(Trecho do texto):
Por Paulo Nogueira, no Diário do Centro do Mundo

Hoje, 5 de novembro, é o Dia de Guy Fawkes. Protestos em cidades no mundo todo celebrarão Fawkes, um heroi improvável que tentou explodir o Parlamento inglês no começo dos anos 1600.

Você vê Guy – fala-se Gui porque Guy vem de Guido – nas máscaras que as pessoas associam a duas coisas: o filme V de Vingança e o grupo de hacker Anonymous.

Mas é Guy Fawkes que está ali, tal como idealizado na história em quadrinhos de Alan Moore que serviria de base para V de Vingança, com a expressão zombeteira e altiva de quem é invencível em qualquer circunstância, especialmente na derrota.

Mas quem é ele?

Guy Fawkes participou da Conspiração da Pólvora, pouco mais de 400 anos atrás. O que os conspiradores queriam não era pouca coisa: simplesmente explodir o Parlamento no momento em que o Rei Jaime I abriria, formalmente, os trabalhos, em 5 de novembro de 1605.

(Tarefa breve): Dê prosseguimento ao texto sobre Guy Fawkes e a Conspiração da Pólvora, começando logo após a última frase apresentada.

(Registros extraídos):
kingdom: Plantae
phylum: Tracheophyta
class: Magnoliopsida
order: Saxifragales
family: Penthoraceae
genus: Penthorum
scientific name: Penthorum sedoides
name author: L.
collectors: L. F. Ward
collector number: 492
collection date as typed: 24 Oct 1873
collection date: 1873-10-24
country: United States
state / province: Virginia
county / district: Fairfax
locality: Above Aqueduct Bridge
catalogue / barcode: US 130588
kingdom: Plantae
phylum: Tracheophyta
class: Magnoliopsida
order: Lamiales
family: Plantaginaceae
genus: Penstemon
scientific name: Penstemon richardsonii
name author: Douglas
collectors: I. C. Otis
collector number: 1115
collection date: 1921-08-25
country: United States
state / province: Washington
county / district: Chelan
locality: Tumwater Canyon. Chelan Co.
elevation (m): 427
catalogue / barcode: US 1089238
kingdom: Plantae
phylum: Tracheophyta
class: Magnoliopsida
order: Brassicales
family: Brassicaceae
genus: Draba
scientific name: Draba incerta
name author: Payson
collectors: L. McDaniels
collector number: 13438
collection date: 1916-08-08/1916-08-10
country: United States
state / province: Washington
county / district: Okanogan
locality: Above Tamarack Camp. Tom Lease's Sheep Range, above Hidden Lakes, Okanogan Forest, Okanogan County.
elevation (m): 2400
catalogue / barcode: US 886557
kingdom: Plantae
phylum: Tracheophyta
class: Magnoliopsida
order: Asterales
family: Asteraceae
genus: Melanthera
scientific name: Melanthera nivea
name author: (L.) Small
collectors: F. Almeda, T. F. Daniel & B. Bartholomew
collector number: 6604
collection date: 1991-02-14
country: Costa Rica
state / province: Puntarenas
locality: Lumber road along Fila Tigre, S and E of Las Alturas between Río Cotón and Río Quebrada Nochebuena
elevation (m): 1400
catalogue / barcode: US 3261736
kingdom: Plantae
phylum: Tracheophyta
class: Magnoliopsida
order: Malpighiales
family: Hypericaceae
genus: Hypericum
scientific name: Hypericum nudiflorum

(O resultado):
Na essência do complô estava a raiva e a frustração que Jaime despertara entre os católicos ingleses. Ele sucedera Elizabete, filha de Henrique 8. Elizabete, feia e indesejada, morreu virgem e sem sucessores, e com ela chegou ao fim a dinastia Tudor.

Ela perseguira cruelmente os católicos, como seu pai. Imaginava-se que Jaime, escocês da família Stuart que ascendera por conta de laços familiares com um ramo dos Tudor, facilitaria a vida dos católicos.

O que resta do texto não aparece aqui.